▼▼▼
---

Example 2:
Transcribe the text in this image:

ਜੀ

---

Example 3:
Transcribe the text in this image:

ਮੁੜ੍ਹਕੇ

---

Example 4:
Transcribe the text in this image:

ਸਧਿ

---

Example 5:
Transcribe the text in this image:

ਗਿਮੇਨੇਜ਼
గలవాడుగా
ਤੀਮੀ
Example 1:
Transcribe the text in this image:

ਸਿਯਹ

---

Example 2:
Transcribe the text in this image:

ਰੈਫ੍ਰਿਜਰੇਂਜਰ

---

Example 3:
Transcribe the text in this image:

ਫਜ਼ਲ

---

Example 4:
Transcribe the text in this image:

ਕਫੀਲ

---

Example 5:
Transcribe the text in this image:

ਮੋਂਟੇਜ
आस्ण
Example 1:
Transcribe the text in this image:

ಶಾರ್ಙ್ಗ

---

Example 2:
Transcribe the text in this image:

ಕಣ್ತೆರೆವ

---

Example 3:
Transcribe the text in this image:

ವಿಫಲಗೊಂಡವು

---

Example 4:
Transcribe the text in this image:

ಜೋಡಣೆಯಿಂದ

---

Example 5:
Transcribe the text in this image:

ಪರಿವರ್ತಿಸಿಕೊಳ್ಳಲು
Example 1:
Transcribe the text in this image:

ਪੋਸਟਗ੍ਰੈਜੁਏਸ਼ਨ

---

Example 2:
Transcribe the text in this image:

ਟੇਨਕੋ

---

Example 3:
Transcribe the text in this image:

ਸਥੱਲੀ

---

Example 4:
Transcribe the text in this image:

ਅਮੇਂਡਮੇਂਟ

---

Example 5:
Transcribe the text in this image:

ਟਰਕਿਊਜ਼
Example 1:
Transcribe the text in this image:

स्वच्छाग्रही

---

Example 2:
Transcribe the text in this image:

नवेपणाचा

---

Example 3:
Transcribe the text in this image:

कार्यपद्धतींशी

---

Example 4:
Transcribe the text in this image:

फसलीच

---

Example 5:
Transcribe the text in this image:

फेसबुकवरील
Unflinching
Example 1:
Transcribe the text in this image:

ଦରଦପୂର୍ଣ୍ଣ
▲▲▲
▶ [Given task]: Reproduce every line of the data above word for word, with nothing changed or left out.

▶ [Output]:
---

Example 2:
Transcribe the text in this image:

ਜੀ

---

Example 3:
Transcribe the text in this image:

ਮੁੜ੍ਹਕੇ

---

Example 4:
Transcribe the text in this image:

ਸਧਿ

---

Example 5:
Transcribe the text in this image:

ਗਿਮੇਨੇਜ਼
గలవాడుగా
ਤੀਮੀ
Example 1:
Transcribe the text in this image:

ਸਿਯਹ

---

Example 2:
Transcribe the text in this image:

ਰੈਫ੍ਰਿਜਰੇਂਜਰ

---

Example 3:
Transcribe the text in this image:

ਫਜ਼ਲ

---

Example 4:
Transcribe the text in this image:

ਕਫੀਲ

---

Example 5:
Transcribe the text in this image:

ਮੋਂਟੇਜ
आस्ण
Example 1:
Transcribe the text in this image:

ಶಾರ್ಙ್ಗ

---

Example 2:
Transcribe the text in this image:

ಕಣ್ತೆರೆವ

---

Example 3:
Transcribe the text in this image:

ವಿಫಲಗೊಂಡವು

---

Example 4:
Transcribe the text in this image:

ಜೋಡಣೆಯಿಂದ

---

Example 5:
Transcribe the text in this image:

ಪರಿವರ್ತಿಸಿಕೊಳ್ಳಲು
Example 1:
Transcribe the text in this image:

ਪੋਸਟਗ੍ਰੈਜੁਏਸ਼ਨ

---

Example 2:
Transcribe the text in this image:

ਟੇਨਕੋ

---

Example 3:
Transcribe the text in this image:

ਸਥੱਲੀ

---

Example 4:
Transcribe the text in this image:

ਅਮੇਂਡਮੇਂਟ

---

Example 5:
Transcribe the text in this image:

ਟਰਕਿਊਜ਼
Example 1:
Transcribe the text in this image:

स्वच्छाग्रही

---

Example 2:
Transcribe the text in this image:

नवेपणाचा

---

Example 3:
Transcribe the text in this image:

कार्यपद्धतींशी

---

Example 4:
Transcribe the text in this image:

फसलीच

---

Example 5:
Transcribe the text in this image:

फेसबुकवरील
Unflinching
Example 1:
Transcribe the text in this image:

ଦରଦପୂର୍ଣ୍ଣ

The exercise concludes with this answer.